26. bio15: Precipitation seasonality
- Description: Coefficient of variation of monthly precipitation estimates expressed as a percentage of the annual mean (kg m⁻²).
- Spatial precision: 1 km
- Hypothesized ecological role: Forage, prey, and water availability.
27. bio16: Mean monthly precipitation amount of the wettest quarter
- Description: Average precipitation of the wettest quarter (kg m⁻² month⁻¹).
- Spatial precision: 1 km
- Hypothesized ecological role**:** Forage, prey, and water availability.

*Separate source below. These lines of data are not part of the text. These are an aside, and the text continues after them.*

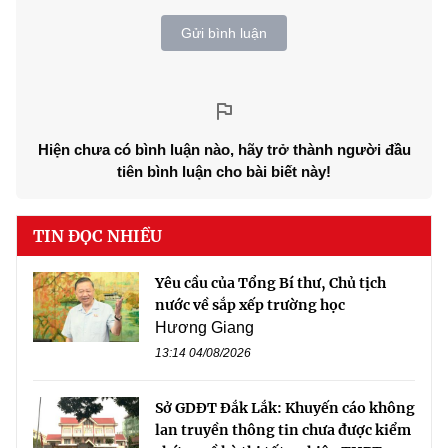
Gửi bình luận
Hiện chưa có bình luận nào, hãy trở thành người đầu
tiên bình luận cho bài biết này!
TIN ĐỌC NHIỀU
Yêu cầu của Tổng Bí thư, Chủ tịch
nước về sắp xếp trường học
Hương Giang
13:14 04/08/2026
Sở GDĐT Đắk Lắk: Khuyến cáo không
lan truyền thông tin chưa được kiểm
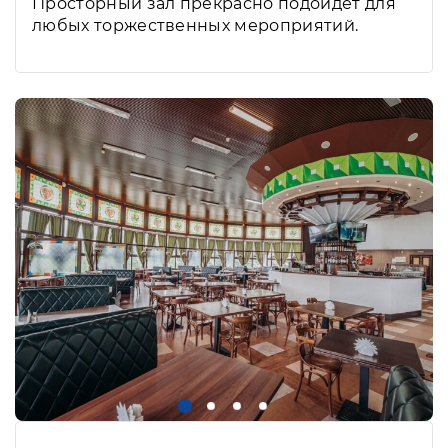
Просторный зал прекрасно подойдет для
любых торжественных мероприятий.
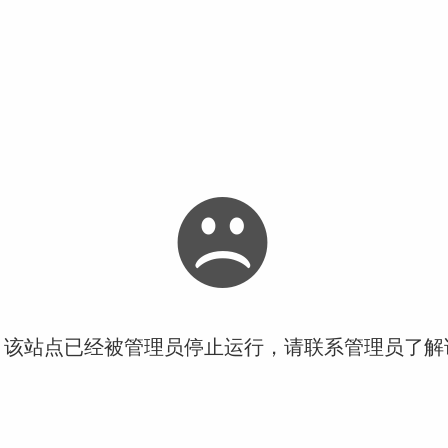
！该站点已经被管理员停止运行，请联系管理员了解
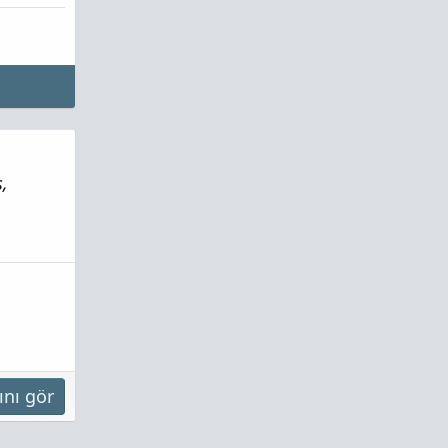
,
ını gör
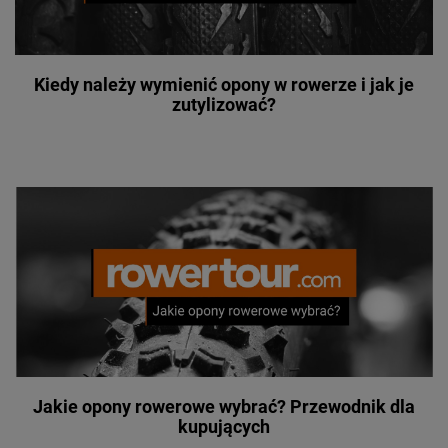
Kiedy należy wymienić opony w rowerze i jak je
zutylizować?
Jakie opony rowerowe wybrać? Przewodnik dla
kupujących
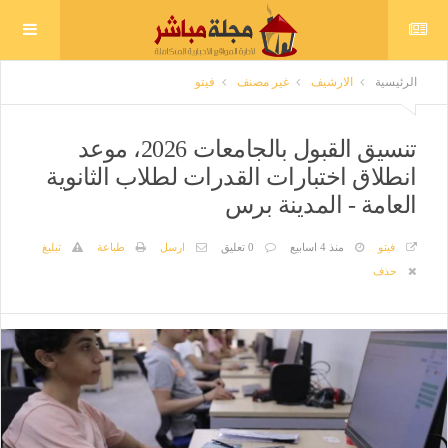
الرئيسية
الارشيف
غير مصنف
فيتو
تنسيق القبول بالجامعات 2026، موعد
انطلاق اختبارات القدرات لطلاب الثانوية
العامة - المدينة برس
فيتو
منذ 4 اسابيع
0 تعليق
ارسل
طباعة
تبليغ
حذف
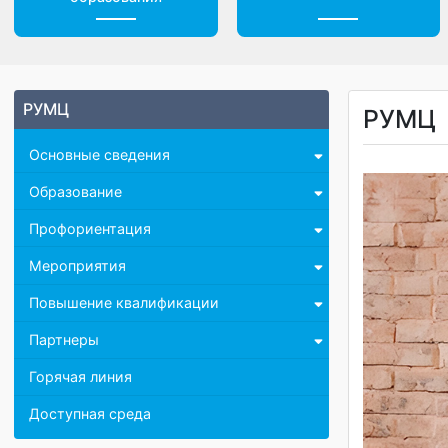
Центр дистанционного
Доп. материалы
образования
РУМЦ
РУМ
Основные сведения
Образование
Профориентация
Мероприятия
Повышение квалификации
Партнеры
Горячая линия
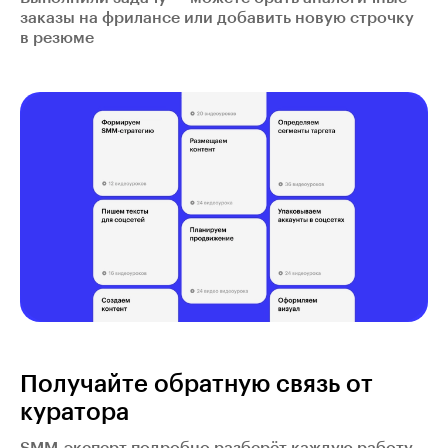
заказы на фрилансе или добавить новую строчку
в резюме
Получайте обратную связь от
куратора
SMM-эксперт подробно разберёт каждую работу,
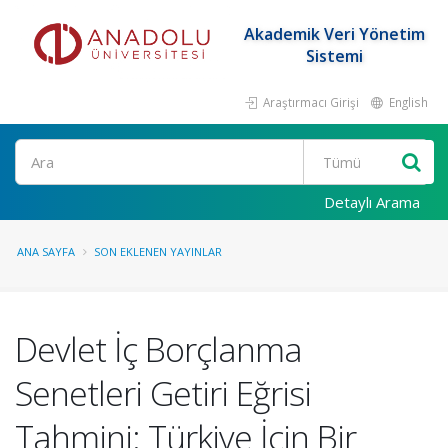
Akademik Veri Yönetim
Sistemi
Araştırmacı Girişi
English
Ara
Detaylı Arama
ANA SAYFA
SON EKLENEN YAYINLAR
Devlet İç Borçlanma
Senetleri Getiri Eğrisi
Tahmini: Türkiye İçin Bir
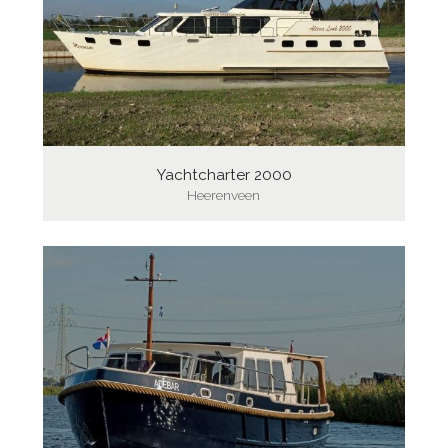
Yachtcharter 2000
Heerenveen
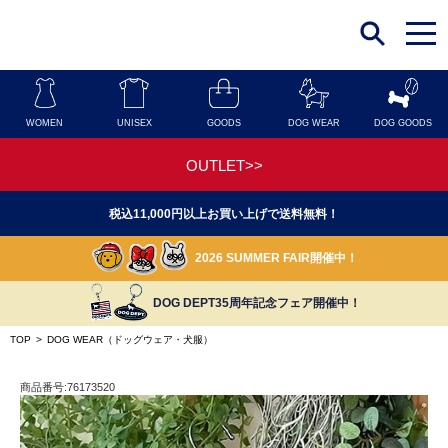
t
o
g
g
l
e
n
WOMEN
UNISEX
GOODS
DOG WEAR
DOG GOODS
a
v
i
OUTLET>>
g
a
t
税込11,000円以上お買い上げで送料無料！
i
o
n
2026 SUMMER FAIR開催中！
DOG DEPT35周年記念フェア開催中！
TOP
>
DOG WEAR（ドッグウェア・犬服）
商品番号:76173520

28. bio17: Mean monthly precipitation amount of the driest quarter
- Description: Average precipitation of the driest quarter (kg m⁻² month⁻¹).
- Spatial precision: 1 km
- Hypothesized ecological role: Forage, prey, and water availability.
29. bio18: Mean monthly precipitation amount of the warmest quarter
- Description: Average precipitation of the warmest quarter (kg m⁻² month⁻¹).
- Spatial precision: 1 km
- Hypothesized ecological role: Forage, prey, and water availability.
30. bio19: Mean monthly precipitation amount of the coldest quarter
- Description: Average precipitation of the coldest quarter (kg m⁻² month⁻¹).
- Spatial precision: 1 km
- Hypothesized ecological role: Forage, prey, and water availability.